> WHAT IS BEING ASKED
Among the lines of the material below, how many carry the word "Variable"? Only the number is wanted.

++++++++++

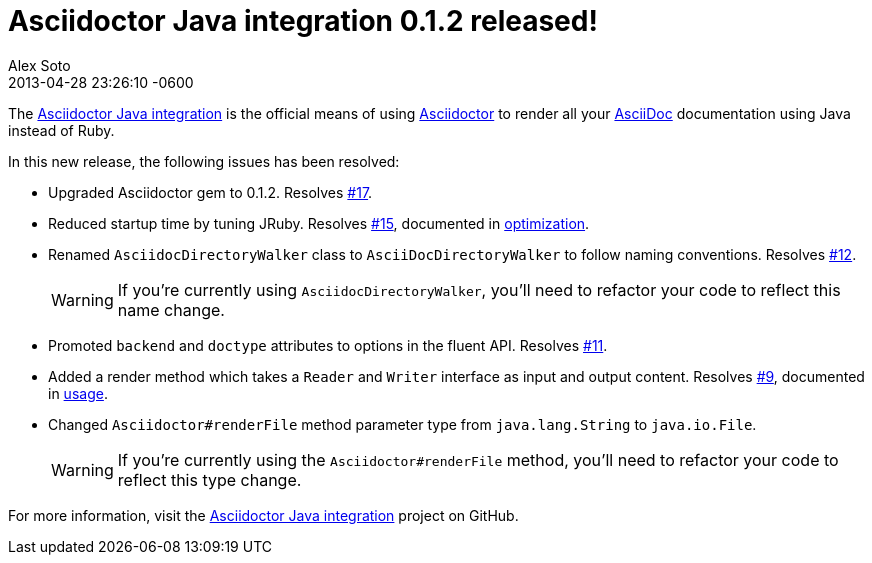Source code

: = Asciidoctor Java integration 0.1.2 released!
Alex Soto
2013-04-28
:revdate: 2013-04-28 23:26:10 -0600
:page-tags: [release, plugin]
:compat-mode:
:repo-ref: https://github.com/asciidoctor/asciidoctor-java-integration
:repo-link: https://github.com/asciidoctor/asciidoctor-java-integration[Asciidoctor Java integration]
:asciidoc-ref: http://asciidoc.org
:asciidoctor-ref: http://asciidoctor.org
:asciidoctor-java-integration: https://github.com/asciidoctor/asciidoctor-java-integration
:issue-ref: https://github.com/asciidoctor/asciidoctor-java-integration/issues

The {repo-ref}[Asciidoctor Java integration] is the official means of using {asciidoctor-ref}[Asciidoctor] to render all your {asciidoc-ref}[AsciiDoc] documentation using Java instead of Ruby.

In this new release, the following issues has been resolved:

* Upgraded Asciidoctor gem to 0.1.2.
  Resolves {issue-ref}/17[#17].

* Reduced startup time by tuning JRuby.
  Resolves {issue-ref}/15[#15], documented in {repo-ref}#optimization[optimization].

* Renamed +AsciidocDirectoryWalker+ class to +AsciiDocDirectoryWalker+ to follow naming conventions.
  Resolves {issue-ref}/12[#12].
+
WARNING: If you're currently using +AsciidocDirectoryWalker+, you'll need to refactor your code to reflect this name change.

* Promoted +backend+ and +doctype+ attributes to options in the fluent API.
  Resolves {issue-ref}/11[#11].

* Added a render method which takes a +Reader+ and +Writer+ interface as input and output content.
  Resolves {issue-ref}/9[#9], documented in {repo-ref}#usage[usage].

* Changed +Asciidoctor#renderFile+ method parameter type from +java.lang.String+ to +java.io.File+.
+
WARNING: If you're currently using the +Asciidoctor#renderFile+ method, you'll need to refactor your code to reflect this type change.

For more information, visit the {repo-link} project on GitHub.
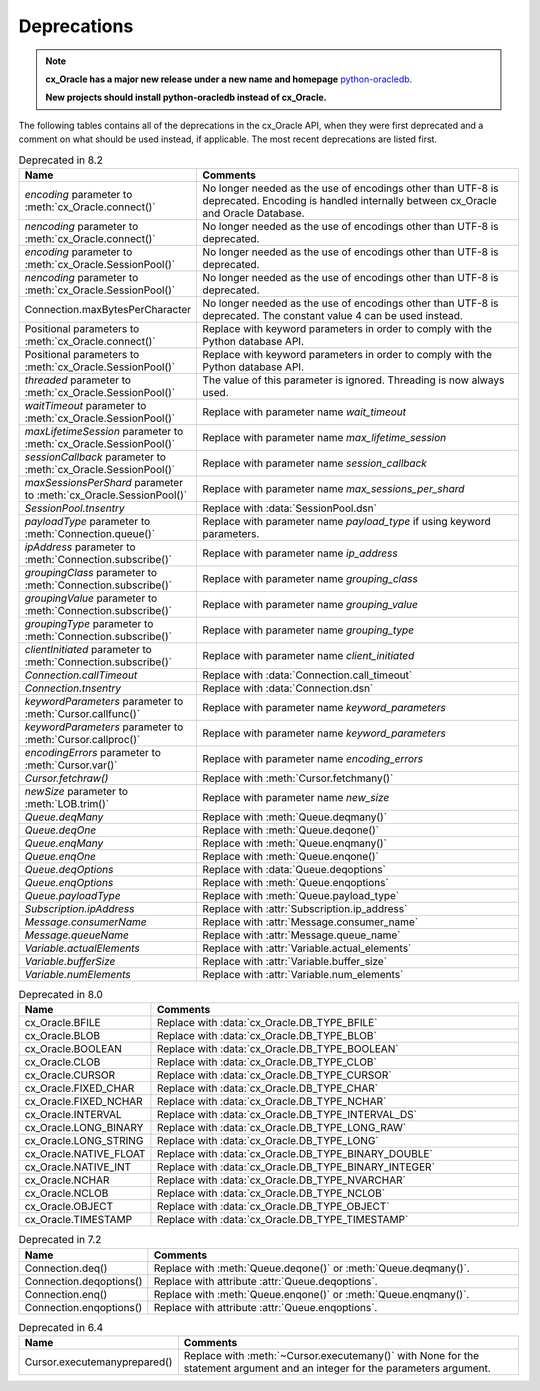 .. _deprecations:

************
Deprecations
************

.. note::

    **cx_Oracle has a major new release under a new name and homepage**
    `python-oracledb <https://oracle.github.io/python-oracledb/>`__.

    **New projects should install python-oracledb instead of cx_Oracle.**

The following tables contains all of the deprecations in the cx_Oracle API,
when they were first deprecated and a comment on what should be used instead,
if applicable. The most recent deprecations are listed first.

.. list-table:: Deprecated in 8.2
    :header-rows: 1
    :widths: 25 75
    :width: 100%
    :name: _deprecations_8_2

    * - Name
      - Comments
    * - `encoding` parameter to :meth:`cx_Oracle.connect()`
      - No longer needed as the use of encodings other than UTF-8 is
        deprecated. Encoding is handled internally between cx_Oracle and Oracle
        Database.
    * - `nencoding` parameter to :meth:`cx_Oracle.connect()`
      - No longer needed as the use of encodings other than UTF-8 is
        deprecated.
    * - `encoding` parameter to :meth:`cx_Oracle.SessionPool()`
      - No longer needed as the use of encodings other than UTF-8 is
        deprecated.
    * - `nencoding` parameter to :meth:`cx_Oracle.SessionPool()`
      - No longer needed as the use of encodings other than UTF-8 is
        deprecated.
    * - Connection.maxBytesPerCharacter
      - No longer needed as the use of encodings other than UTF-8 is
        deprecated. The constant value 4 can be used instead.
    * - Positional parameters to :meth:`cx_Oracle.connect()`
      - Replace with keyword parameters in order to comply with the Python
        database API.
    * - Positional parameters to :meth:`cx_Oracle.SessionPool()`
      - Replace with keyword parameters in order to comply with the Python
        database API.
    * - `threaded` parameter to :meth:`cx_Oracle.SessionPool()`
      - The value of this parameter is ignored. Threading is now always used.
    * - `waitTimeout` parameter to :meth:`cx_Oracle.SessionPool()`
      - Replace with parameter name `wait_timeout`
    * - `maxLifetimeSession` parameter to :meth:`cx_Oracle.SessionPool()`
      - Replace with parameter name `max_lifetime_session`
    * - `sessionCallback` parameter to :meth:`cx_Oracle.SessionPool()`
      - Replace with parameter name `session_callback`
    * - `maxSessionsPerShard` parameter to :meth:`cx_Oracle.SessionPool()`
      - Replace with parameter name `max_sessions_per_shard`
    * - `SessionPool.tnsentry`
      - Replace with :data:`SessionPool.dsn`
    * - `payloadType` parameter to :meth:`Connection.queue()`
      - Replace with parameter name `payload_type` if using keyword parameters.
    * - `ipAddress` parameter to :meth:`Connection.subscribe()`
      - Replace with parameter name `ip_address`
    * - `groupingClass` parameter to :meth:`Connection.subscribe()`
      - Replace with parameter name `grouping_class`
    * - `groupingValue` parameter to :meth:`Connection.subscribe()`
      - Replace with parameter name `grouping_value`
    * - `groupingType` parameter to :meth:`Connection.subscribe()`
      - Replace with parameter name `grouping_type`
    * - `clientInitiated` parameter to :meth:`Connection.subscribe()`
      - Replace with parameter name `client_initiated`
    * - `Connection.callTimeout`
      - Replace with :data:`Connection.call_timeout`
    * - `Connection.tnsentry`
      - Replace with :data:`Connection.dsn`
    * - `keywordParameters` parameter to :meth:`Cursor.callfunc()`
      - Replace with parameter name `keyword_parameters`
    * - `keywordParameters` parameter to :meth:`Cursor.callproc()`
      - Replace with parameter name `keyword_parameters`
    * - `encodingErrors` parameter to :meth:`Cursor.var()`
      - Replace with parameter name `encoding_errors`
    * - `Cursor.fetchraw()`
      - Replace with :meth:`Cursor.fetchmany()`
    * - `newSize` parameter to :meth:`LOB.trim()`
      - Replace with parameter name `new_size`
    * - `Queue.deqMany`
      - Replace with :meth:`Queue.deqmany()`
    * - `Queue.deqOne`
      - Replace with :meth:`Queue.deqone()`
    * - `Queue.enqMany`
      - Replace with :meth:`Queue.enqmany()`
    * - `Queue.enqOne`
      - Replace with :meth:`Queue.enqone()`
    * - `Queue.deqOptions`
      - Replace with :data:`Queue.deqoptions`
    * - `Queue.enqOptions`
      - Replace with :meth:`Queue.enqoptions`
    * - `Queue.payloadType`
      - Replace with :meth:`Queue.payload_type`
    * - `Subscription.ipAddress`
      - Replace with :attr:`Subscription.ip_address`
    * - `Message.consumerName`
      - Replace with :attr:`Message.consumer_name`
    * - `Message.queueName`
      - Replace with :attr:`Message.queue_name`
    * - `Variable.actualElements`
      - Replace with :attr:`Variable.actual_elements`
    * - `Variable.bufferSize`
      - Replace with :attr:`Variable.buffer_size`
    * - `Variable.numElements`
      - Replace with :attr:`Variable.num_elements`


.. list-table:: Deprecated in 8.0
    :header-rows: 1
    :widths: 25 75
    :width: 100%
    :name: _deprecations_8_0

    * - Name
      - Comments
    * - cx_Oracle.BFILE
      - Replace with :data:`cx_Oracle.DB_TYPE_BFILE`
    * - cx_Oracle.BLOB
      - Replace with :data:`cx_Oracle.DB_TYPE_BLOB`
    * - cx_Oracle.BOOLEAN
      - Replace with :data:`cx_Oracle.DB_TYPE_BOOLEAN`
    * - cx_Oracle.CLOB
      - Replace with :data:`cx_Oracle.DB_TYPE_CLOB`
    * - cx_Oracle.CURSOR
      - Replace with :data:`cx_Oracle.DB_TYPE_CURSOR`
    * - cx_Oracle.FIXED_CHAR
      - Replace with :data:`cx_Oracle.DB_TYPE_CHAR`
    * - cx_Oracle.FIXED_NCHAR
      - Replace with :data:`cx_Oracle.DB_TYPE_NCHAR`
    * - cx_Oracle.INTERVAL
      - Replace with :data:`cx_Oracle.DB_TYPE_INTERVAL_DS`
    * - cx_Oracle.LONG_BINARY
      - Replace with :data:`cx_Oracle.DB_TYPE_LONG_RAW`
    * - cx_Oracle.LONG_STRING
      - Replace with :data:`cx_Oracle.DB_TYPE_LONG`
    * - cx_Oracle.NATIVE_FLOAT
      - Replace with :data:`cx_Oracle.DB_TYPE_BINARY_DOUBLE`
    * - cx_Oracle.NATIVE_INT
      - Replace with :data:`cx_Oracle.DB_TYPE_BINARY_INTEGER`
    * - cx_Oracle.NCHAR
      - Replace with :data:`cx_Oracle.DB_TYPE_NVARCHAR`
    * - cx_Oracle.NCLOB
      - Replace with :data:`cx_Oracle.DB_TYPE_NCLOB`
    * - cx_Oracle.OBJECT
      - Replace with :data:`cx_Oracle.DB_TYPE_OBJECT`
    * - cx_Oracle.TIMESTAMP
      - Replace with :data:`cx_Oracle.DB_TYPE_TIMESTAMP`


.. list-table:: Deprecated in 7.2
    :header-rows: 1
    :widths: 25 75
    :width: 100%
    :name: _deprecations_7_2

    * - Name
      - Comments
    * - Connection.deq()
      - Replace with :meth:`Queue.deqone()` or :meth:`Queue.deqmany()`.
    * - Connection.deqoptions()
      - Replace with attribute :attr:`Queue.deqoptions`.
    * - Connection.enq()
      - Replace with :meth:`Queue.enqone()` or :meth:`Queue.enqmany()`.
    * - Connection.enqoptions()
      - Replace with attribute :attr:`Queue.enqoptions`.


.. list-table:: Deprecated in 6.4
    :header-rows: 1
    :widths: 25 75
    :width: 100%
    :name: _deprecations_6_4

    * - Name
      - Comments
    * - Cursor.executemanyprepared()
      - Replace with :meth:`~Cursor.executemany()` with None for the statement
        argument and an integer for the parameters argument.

++++++++++

> RESULT OF THE TASK
6